Abruptly, Mimir stopped spinning, his eyes going serious. “Odin once asked me to safeguard Asgard’s gold if trouble ever started. So when Gullveig spotted some frost giants stealing it, we stole it back.”
Gullveig nodded. “Saw ’em hide the gold in a freshwater pool we call the Spring of Mimir near Jotunheim.” She gestured at the spout Mimir sat upon. “We discovered this tubular water slide runs through one of Yggdrasil’s roots, from that spring all the way up here.”

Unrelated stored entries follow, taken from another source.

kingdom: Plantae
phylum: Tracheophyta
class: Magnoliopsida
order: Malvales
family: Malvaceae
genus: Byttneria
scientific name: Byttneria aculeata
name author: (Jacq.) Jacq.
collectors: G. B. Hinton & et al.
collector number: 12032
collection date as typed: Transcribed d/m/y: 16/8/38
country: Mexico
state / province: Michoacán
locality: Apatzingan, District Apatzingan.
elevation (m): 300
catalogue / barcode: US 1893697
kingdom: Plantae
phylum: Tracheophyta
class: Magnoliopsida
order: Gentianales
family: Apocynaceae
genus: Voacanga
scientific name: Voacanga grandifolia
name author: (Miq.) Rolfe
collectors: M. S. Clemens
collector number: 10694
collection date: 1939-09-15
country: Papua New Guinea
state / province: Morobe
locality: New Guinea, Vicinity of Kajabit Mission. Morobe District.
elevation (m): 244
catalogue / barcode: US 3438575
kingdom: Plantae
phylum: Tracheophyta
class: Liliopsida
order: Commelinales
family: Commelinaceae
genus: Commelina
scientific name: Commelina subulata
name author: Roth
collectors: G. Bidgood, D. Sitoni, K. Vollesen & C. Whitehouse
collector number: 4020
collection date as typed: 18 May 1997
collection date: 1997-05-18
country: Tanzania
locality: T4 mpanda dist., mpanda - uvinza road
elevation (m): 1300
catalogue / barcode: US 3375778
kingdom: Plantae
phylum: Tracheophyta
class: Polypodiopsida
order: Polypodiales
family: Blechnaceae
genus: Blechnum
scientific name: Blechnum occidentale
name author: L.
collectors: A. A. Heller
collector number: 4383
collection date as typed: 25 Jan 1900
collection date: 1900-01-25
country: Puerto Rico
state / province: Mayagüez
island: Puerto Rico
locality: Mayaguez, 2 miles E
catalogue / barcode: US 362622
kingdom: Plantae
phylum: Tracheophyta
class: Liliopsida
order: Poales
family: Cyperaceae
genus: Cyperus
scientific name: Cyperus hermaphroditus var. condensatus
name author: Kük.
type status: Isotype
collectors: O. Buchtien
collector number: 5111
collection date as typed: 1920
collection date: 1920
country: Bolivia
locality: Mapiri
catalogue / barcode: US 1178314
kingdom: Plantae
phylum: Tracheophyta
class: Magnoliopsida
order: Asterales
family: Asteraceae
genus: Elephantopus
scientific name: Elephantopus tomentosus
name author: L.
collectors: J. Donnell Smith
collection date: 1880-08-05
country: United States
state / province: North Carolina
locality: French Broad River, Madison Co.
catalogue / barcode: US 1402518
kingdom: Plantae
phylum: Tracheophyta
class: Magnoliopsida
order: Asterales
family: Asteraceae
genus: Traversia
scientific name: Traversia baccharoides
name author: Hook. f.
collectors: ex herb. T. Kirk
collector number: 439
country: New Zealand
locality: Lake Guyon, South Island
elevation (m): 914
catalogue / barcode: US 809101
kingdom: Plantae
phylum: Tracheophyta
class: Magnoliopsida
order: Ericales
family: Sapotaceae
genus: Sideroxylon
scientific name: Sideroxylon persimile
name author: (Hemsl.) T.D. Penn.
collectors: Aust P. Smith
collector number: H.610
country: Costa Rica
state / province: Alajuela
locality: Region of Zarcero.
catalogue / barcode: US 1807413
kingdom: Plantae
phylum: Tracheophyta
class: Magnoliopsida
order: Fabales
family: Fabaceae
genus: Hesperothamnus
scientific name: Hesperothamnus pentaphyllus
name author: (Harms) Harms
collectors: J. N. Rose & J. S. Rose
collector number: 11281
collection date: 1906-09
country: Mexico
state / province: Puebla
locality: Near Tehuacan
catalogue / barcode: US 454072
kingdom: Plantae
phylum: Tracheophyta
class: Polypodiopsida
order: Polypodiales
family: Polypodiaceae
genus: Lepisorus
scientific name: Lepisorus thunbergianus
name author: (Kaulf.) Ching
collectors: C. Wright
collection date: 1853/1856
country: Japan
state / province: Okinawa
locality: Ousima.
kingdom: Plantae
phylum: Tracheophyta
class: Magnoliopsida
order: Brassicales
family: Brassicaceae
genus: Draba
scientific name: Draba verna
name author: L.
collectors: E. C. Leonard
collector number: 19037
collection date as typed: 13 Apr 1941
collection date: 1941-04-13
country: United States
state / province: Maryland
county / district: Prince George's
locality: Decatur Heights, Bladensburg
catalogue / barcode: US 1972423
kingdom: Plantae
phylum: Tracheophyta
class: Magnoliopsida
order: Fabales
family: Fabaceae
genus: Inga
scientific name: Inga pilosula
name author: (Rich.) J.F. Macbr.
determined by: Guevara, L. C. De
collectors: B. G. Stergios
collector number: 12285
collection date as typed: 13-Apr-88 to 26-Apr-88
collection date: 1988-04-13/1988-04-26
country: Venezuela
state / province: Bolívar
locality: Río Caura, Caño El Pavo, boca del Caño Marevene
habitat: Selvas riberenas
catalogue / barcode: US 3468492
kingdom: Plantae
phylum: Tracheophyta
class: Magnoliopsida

“And that’s how we found this library,” Mimir said with a huge smile. “Purely by accident. In fact, the books in here helped us reverse engineer this slide. Whooshed the gold out from under the frost giants’ giant noses and all the way up here. Before we could get word to Odin, war broke out. Gullveig set her magic wands to organizing this place, and we sat tight.”
“Feels like home now,” Gullveig said proudly. “Not even Odin knows about this library, I’ll bet. You’ll be safe in here with us until this horrible war ends,” she added, coming over to pat Freya’s hand.
Wait! Thoughts were bubbling around in Freya’s brain, connecting themselves. Did these two think the war between Asgard and Vanaheim had actually been a war between Asgard and the frost giants? And that that war was still going on? Could Odin have forgotten he’d asked Mimir to safeguard the gold in case of trouble? Maybe those frost giants had seen Gullveig sneaking off with the gold and reported that she’d stolen it? Probably on purpose to make Asgard mad at Vanaheim! So maybe those giants had caused the war, not Gullveig.
Before Freya could discuss these guesses with her amma and the librarian, Mimir went a little cross-eyed and then began spinning again. He went faster and faster, twirling crazily in place atop the roiling water and spattering drops every which way.